[Exercise passage]:
● ● ● ●
Portes du Soleil, France, Abondance
Looking at experts skiing down the slopes is really inspiring.
Dreamy views of the mountains and enormous pine trees.

If you’re a skiing expert, you can ski from one area of Portes du Solei to another by using gondolas (télécabines) and slopes encoded in different colours. If you look at the map below, its way of getting you from one place to another reminds me a bit the Underground map, and that’s the way you should read it.

Map of the Portes du Soleil
If you enlarge the map you’ll see a spiderweb of slopes of different colours connected to each other.
The mastermind of our skiing adventure. Ben is planning the skiing route with the map.
Despite having little experience, this guy turned out to be the Wolf of the slopes!

Ben went everywhere on his skis, but because I was scared to use the blue and red slopes to get from Chatel to Morzine, we had to take our car to get to the green slopes in Super-Morzine, which took 45 minutes.

We didn’t regret taking the car, as the views were spectacular.

Chatel is appropriate for beginners with its green slope La Bellete, however it’s not the best one to start with because it’s quite narrow and curvy. If I were to choose again, as a beginner, I would have gone to a town called Morzine for a full week. The slopes in Super-Morzine (check the map) are wide, and I think I gained a lot of confidence there which is the key to improving your skiing skills. The video below shows a beautiful part of Super-Morzine

The views from the gondola in Super-Morzine.
 Morzine- Avoriaz with beautiful views
A short break for some hot tea in Morzine-Avoriaz with beautiful views.

I felt so confident on Morzine’s slopes that I finally took to the blue pistes and eventually got to the Swiss part!

 the French-Swiss border. Pointes des Mossettes.
It was extremely windy on the French-Swiss border. Pointes des Mossettes.
Proclou piste
Always look where you’re going and make sure you choose the right colour of slopes!

It’s apparently a pattern when you start skiing that one day you feel that you can conquer any green or blue slopes and the day after you think you’re like a starter again. This theory proved right in my case. Remember you’ll also experience tiredness and muscle stiffness after a few days of skiing which doesn’t help to see the improvement. Prepare yourself for some bruises!

My face, full of doubt when I wasn’t sure if I could manage skiing down the blue slopes. Fortunately, that day was my day and I did it!
Remember to take some time to admire the breathtaking views and inhale the tranquility of the mountains.”Les Crosets” in 🇨🇭
The view of ‘Les Dents du Midi’ translated as the Teeth of the South, in Switzerland.
● ● ● ●
[Entries provided]:
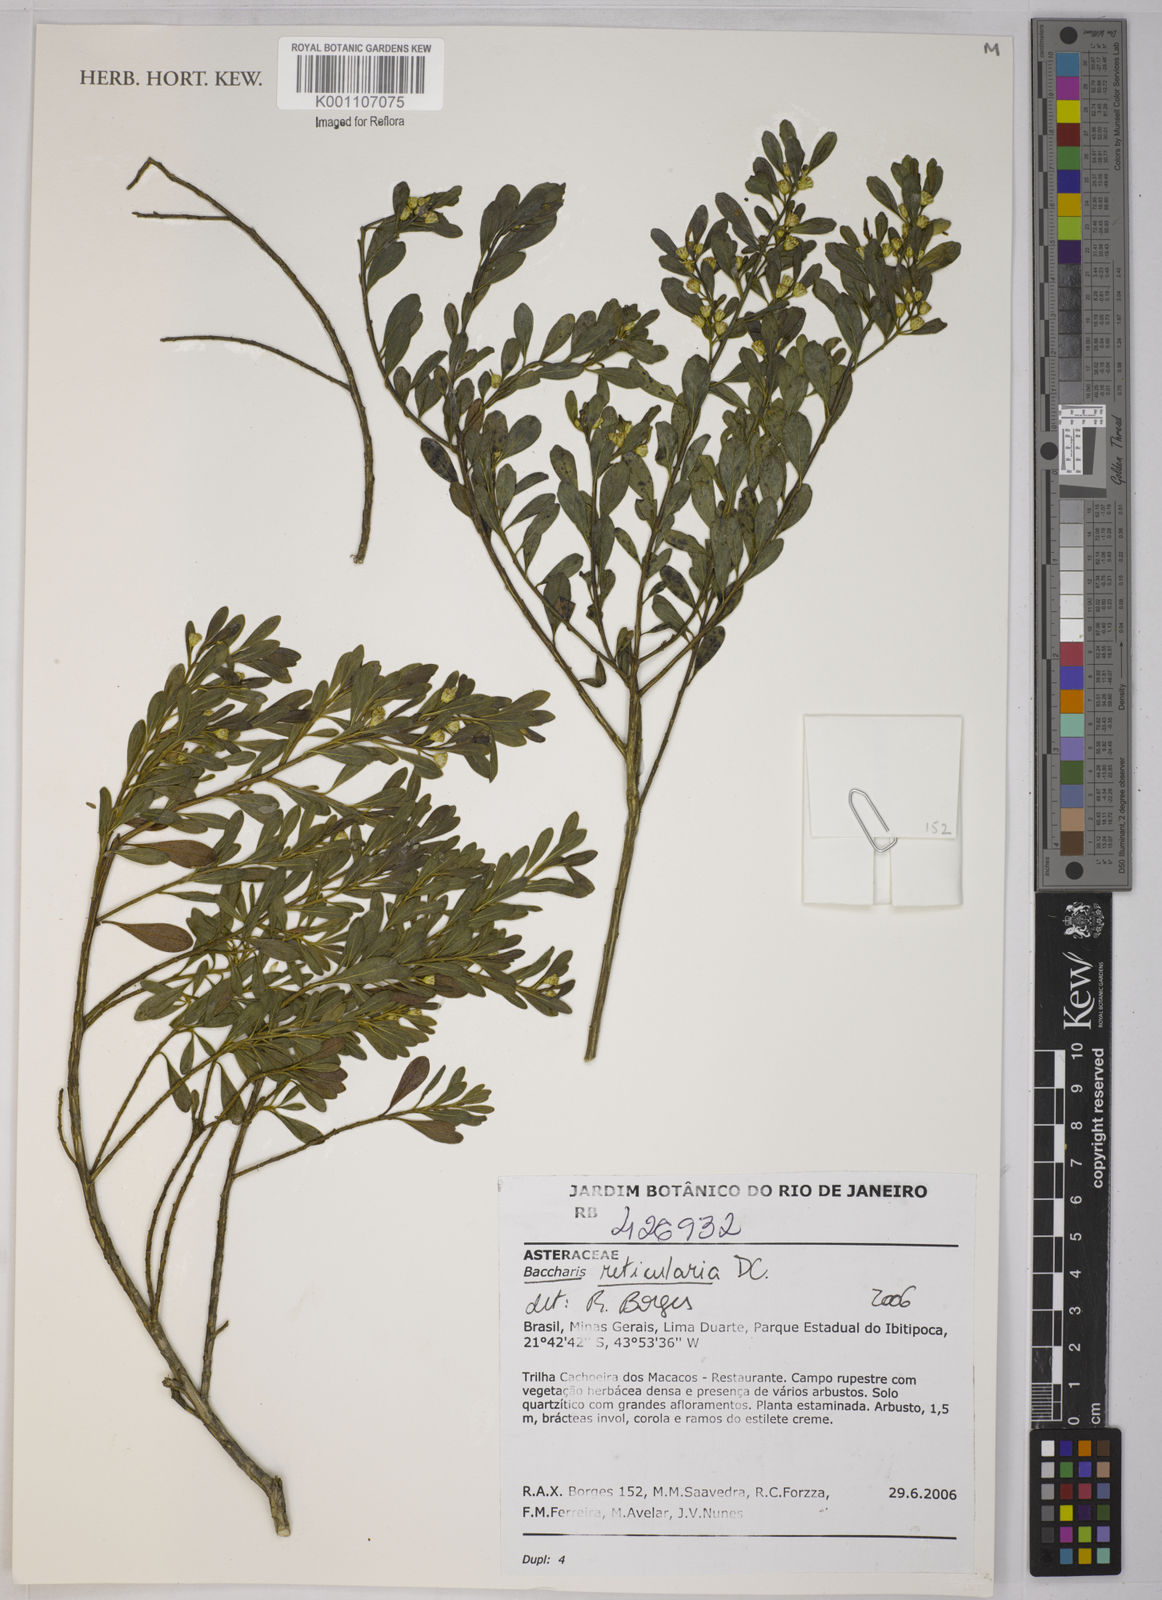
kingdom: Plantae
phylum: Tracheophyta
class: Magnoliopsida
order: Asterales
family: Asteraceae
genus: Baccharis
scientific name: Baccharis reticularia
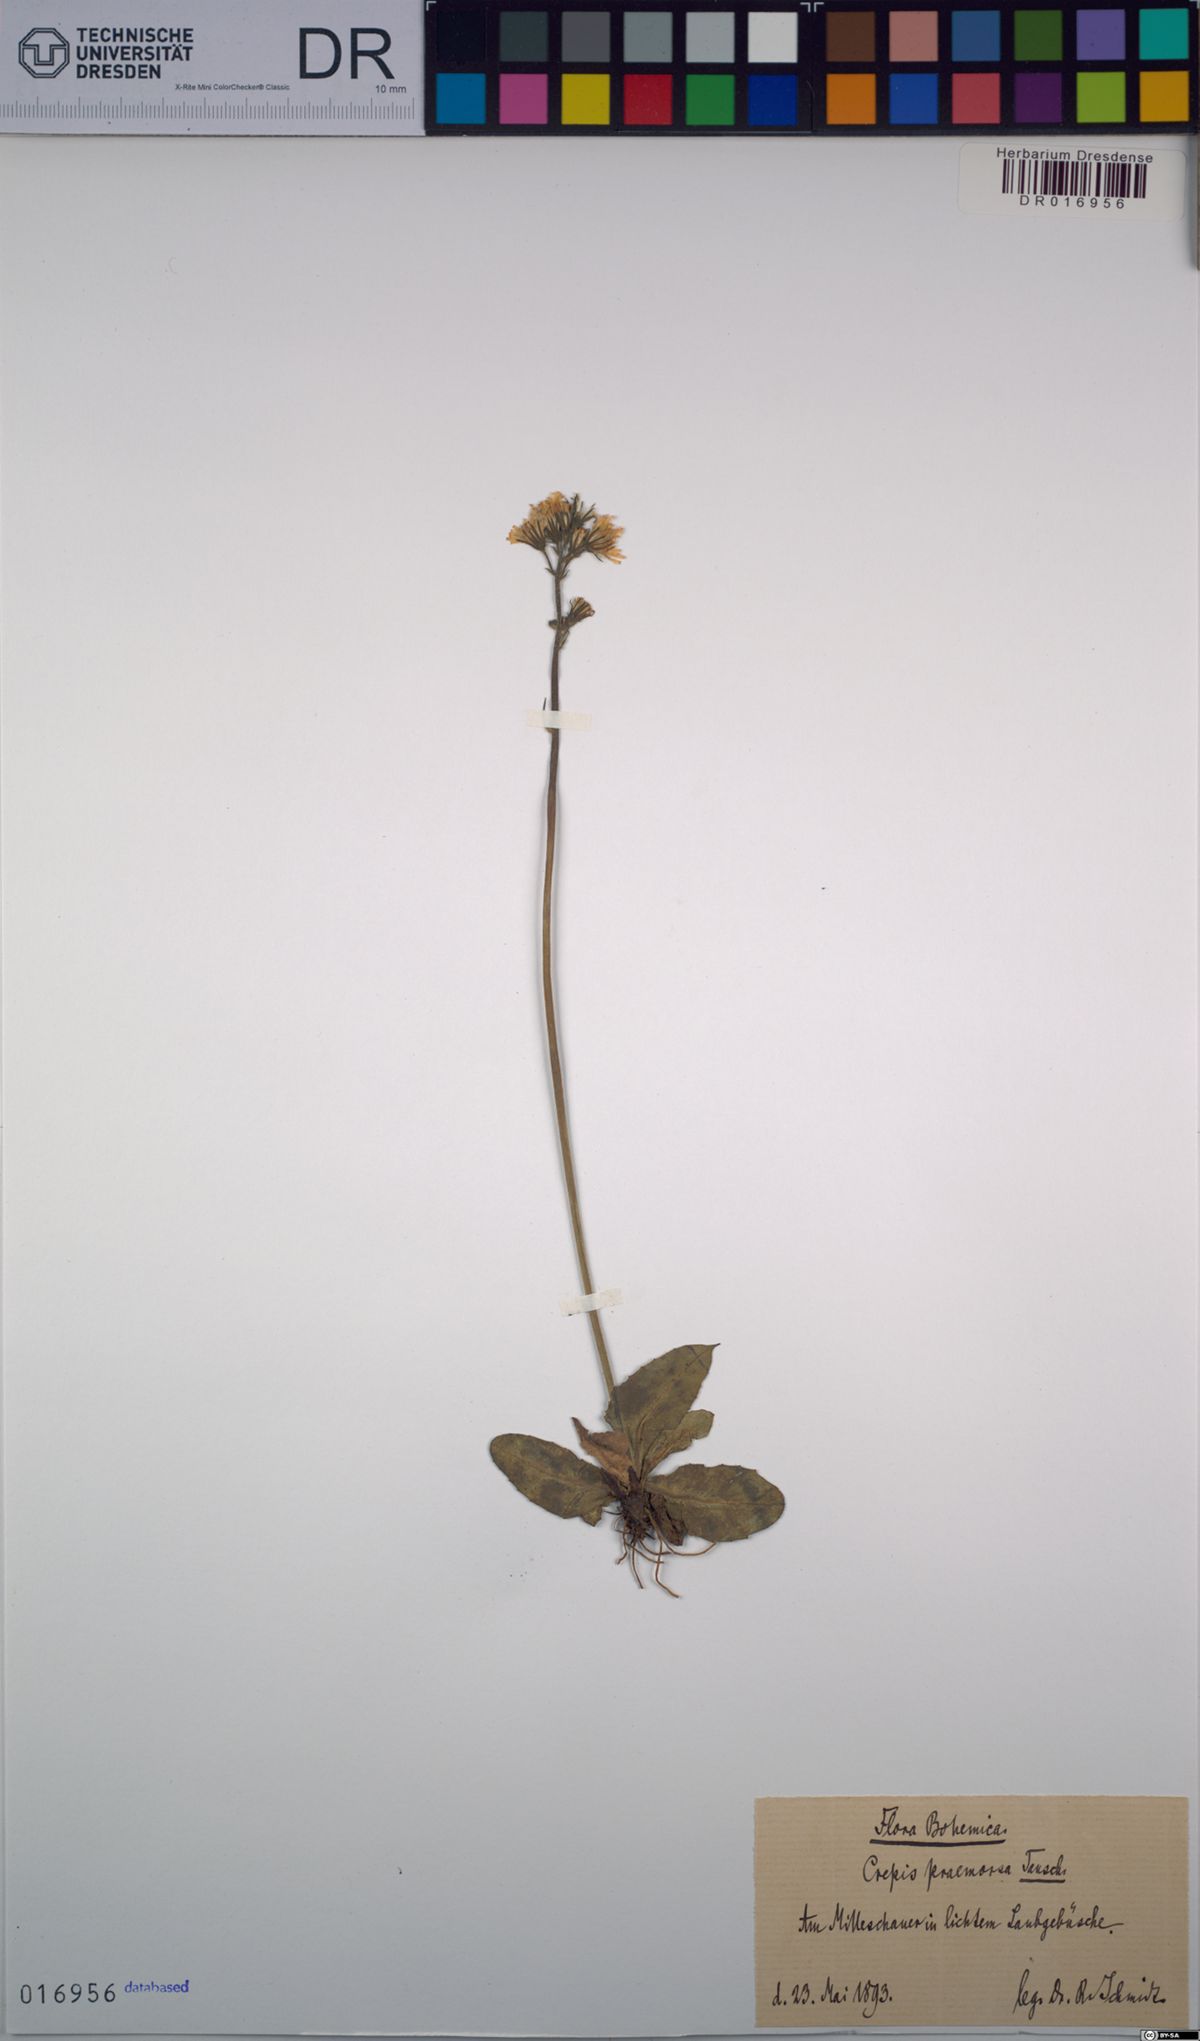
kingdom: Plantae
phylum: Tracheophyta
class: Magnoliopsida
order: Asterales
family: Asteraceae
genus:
● ● ● ●
[Work instructions]:
[1] Edit the Portes du Soleil skiing account, giving everything from "We didn’t regret" down to "gondola in Super-Morzine." with "spectacular" changed to "stunning".
[2] Write a continuation of the Portes du Soleil skiing account that picks up after its final sentence.

[Solved problems]:
[1]
We didn’t regret taking the car, as the views were stunning.

Chatel is appropriate for beginners with its green slope La Bellete, however it’s not the best one to start with because it’s quite narrow and curvy. If I were to choose again, as a beginner, I would have gone to a town called Morzine for a full week. The slopes in Super-Morzine (check the map) are wide, and I think I gained a lot of confidence there which is the key to improving your skiing skills. The video below shows a beautiful part of Super-Morzine

The views from the gondola in Super-Morzine.

[2]
Skiing Equipment

If you don’t have your own equipment, skis, shoes and poles can be rented on the spot at special shops. The staff will help you to choose the appropriate ones for your weight and height. Our skis, shoes and poles were included in the price of a self catering apartment and tele-ski tickets. The tickets Ben bought for us allowed us to use all the slopes in Portes du Solei, but you can choose a smaller area which will be cheaper. Check the booking options here.

Portes du Soleil, Chatel
In front of the restaurant on one of the slopes where you can warm up by drinking mulled wine, tea or eat some comforting food.

Other gear can be bought in Decathlon in the skiing section. I would suggest the following: a helmet, gloves, skiing trousers, and special blouses that keep you warm. Don’t forget about suncream protection, as the sun can be very strong on the top of the mountains, and lip balm – your lips get super dry on the slopes!

Portes du Soleil, Super Morzine
Lying on the sunbeds with these views is dreamy!

I hope my blog post explained what’s important to consider when going skiing for the first time. Portes du Solei was a real ‘Door to the Sun’ for us with one week of full sunshine and soft snow on the pistes, and despite some bruises, feeling of doubts, and tears, I am really grateful for the experience. My next blog post will explain everything about so-called apres-ski – things you can do after skiing – but I will mainly focus on traditional dishes. Stay tuned for mouthwatering photos of Fondue, Raclette and others! 

The village of Abondance
Admiring the village of Abondance in the evening.
Beautifully lit chalets.
Have you ever been skiing? What was your first experience?